On lit dans la
Petite Presse du 11 février 1869 :
« M. de Chilly, le sympathique directeur de l'Odéon, si cruellement
éprouvé par la mort presque foudroyante de sa fille unique, est menacé
d'une nouvelle douleur. Sa nièce, Mademoiselle Artus, fille de l'ancien
chef d'orchestre de l'Ambigu-Comique, est en ce moment pour ainsi dire
aux portes du tombeau. A ce propos, le Figaro rapporte cette triste et
touchante histoire :
Mademoiselle de Chilly mourante donna une
petite bague à cette cousine dont la vie est aujourd'hui si cruellement
menacée, et lui dit : ‑ Prends-la, tu me la rapporteras !
Ces
mots ont-ils frappé l'imagination de la pauvre enfant ? Etaient-ils
l'expression de cette double vue attribuée à la mort ? Toujours est-il
que, quelques jours après les funérailles de Mademoiselle de Chilly, sa
jeune cousine tombait malade.
Ce que le Figaro ne dit pas,
c'est qu'à ses derniers moments, la pauvre morte, qui se cramponnait à
la vie avec toute l'énergie de ses dix-huit belles années, criait de son
lit de douleur à sa cousine fondant en larmes dans un coin de la
chambre, théâtre de son agonie : ‑ Non je ne veux pas mourir ! je ne
veux pas m'en aller seule ! tu viendras avec moi ! je t'attends ! je
t'attends ! tu ne te marieras pas ! Quel spectacle et quelles angoisses
pour cette infortunée Mademoiselle Artus, dont, en effet, les
fiançailles se préparaient au moment même où Mademoiselle de Chilly
s'alitait pour ne plus se relever ! »
Oui, certainement, ces
paroles sont l'expression de cette double vue attribuée à la mort, et
dont les exemples ne sont pas rares.
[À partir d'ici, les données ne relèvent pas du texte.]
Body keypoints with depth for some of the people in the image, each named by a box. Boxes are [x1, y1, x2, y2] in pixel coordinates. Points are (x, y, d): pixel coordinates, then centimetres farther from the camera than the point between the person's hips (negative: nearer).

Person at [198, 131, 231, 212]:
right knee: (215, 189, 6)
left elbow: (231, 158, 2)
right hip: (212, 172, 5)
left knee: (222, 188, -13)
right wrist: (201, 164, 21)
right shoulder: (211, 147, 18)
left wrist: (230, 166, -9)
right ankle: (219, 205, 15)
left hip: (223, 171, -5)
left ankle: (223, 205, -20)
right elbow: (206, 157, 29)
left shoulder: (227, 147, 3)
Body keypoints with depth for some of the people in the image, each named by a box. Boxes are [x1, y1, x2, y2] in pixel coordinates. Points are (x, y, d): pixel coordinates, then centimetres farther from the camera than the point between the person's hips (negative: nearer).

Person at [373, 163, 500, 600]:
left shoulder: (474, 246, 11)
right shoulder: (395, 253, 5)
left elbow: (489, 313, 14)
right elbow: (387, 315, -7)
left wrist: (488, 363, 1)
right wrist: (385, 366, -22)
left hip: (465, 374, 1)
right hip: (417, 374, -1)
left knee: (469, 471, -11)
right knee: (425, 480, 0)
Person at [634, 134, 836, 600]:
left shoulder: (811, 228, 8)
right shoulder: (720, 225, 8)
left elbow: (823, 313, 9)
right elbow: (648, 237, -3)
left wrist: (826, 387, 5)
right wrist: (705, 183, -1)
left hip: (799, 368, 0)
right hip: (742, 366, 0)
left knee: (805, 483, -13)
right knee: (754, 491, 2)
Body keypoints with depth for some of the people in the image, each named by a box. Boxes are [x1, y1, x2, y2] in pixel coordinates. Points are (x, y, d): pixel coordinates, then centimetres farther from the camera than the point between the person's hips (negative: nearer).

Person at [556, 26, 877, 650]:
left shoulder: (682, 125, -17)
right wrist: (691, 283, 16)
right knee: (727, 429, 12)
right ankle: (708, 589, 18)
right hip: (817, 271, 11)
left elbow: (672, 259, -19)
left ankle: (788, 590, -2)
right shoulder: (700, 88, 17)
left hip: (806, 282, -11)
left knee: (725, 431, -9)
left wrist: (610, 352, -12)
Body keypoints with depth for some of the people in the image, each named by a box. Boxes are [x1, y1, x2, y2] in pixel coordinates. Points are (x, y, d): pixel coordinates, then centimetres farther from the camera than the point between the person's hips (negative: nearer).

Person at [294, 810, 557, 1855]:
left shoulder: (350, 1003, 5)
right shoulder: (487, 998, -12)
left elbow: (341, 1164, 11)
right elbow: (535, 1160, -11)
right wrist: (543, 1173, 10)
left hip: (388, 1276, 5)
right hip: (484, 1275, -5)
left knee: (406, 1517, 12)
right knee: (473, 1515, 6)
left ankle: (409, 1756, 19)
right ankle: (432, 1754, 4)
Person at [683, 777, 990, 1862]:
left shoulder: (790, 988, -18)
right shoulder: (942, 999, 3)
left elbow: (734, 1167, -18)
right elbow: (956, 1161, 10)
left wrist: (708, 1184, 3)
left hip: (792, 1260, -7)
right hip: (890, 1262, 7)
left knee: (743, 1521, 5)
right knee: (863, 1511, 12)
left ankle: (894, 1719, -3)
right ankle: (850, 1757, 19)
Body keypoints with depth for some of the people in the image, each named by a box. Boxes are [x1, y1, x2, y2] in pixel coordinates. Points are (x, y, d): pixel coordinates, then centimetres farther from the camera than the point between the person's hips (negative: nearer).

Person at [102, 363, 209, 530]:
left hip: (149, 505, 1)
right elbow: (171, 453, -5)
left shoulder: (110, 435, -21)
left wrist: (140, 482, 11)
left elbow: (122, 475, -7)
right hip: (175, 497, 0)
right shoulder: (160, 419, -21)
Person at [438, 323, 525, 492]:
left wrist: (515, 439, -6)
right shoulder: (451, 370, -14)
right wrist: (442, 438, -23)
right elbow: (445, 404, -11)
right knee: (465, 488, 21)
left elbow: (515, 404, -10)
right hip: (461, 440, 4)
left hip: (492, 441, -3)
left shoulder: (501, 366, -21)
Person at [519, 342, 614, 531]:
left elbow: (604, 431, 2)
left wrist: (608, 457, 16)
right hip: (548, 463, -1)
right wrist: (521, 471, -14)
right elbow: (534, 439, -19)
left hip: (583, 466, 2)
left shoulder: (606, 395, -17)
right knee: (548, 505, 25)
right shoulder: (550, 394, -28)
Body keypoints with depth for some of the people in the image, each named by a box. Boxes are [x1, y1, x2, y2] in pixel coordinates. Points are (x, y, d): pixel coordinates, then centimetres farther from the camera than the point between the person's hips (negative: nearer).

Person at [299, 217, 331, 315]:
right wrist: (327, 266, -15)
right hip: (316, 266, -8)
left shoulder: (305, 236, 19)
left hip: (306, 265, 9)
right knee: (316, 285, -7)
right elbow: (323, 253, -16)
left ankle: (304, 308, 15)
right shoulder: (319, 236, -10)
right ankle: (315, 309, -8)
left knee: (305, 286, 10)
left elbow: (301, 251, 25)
Que de personnes ont eu des
pressentiments de ce genre avant de mourir ! Dira-t-on qu'elles jouent
la comédie ? Que les néantistes expliquent ces phénomènes s'ils le
peuvent ! Si l'intelligence n'était qu'une propriété de la matière, et
devait s'éteindre avec celle-ci, comment expliquer la recrudescence
d'activité de cette même intelligence, les facultés nouvelles,
transcendantes parfois, qui se manifestent si souvent au moment même où
l'organisme se dissout, où le dernier soupir va s'exhaler ? Cela ne
prouve-t-il pas que quelque chose survit au corps ? On l'a dit cent fois
: l'âme indépendante se révèle à chaque instant sous mille formes et
dans des conditions tellement évidentes, qu'il faut fermer
volontairement les yeux pour ne pas la voir.